The aim is to take a single protein and follow through an analysis that maximises our understanding of the protein it encodes. Starting with a gene sequence, we can determine the protein sequence with strong certainty. From there, prediction algorithms can be used to calculate the structure adopted by the protein. Geometry calculations can define the shape of the protein’s surface and molecular simulations can determine the force fields surrounding the molecule. Finally, using docking algorithms, one could identify or design ligands that may bind the protein, paving the way for designing a drug that specifically alters the protein’s function. In practise, the intermediate steps are still difficult to achieve accurately, and they are best combined with experimental methods to obtain some of the data, for example characterising the structure of the protein of interest. The aims of the second dimension, the breadth in biological analysis, is to compare a gene with others. Initially, simple algorithms can be used to compare the sequences and structures of a pair of related proteins. With a larger number of proteins, improved algorithms can be used to produce multiple alignments, and extract sequence patterns or structural templates that define a family of proteins. Using this data, it is also possible to construct phylogenetic trees to trace the evolutionary path of proteins. Finally, with even more data, the information must be stored in large-scale databases. Comparisons become more complex, requiring multiple scoring schemes, and we are able to conduct genomic scale censuses that provide comprehensive statistical accounts of protein features, such as the abundance of particular structures or functions in different genomes. It also allows us to build phylogenetic trees that trace the evolution of whole organisms.

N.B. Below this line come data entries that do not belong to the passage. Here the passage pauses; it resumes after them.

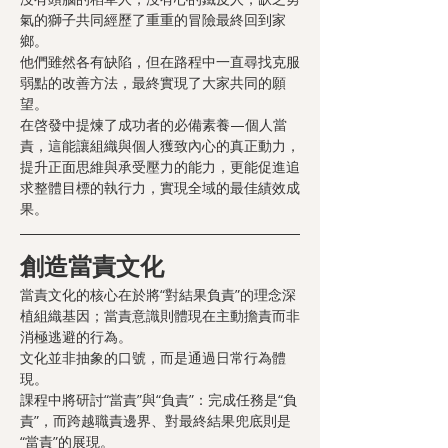
氣的獅子共同經歷了重重的冒險最終回到家
鄉。
他們雖然各有缺陷，但在路程中一直尋找克服
弱點的改善方法，最終實現了大家共同的願
望。
在啓發中提煉了成功者的必備素養—個人當
責，這能讓組織與個人獲致內心的真正動力，
提升正面思維與承受壓力的能力，更能促進追
求整體目標的執行力，實現全域的最佳績效成
果。
創造當責文化
當責文化的核心在於將“對結果負責”的理念深
植組織基因；當責意識則體現在主動擔責而非
消極逃避的行為。
文化並非抽象的口號，而是通過日常行為體
現。
課程中將研討“當責”與“負責”：完成任務是“負
責”，而跨越職責邊界、對最終結果兜底則是
“當責”的展現。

Fig. 1. Paradigm shifts during the past couple of decades have taken much of biology away from the laboratory bench and have allowed the integration of other scientific disciplines, specifically computing. The result is an expansion of biological research in breadth and depth. The vertical axis demonstrates how bioinformatics can aid rational drug design with minimal work in the wet lab. Starting with a single gene sequence, we can determine with strong certainty, the protein sequence. From there, we can determine the structure using structure prediction techniques. With geometry calculations, we can further resolve the protein’s surface and through molecular simulation determine the force fields surrounding the molecule. Finally docking algorithms can provide predictions of the ligands that will bind on the protein surface, thus paving the way for the design of a drug specific to that molecule. The horizontal axis shows how the influx of biological data and advances in computer technology have broadened the scope of biology. Initially with a pair of proteins, we can make comparisons between the between sequences and structures of evolutionary related proteins. With more data, algorithms for multiple alignments of several proteins become necessary. Using multiple sequences, we can also create phylogenetic trees to trace the evolutionary development of the proteins in question. Finally, with the deluge of data we currently face, we need to construct large databases to store, view and deconstruct the information. Alignments now become more complex, requiring sophisticated scoring schemes and there is enough data to compile a genome census – a genomic equivalent of a population census – providing comprehensive statistical accounting of protein features in genomes.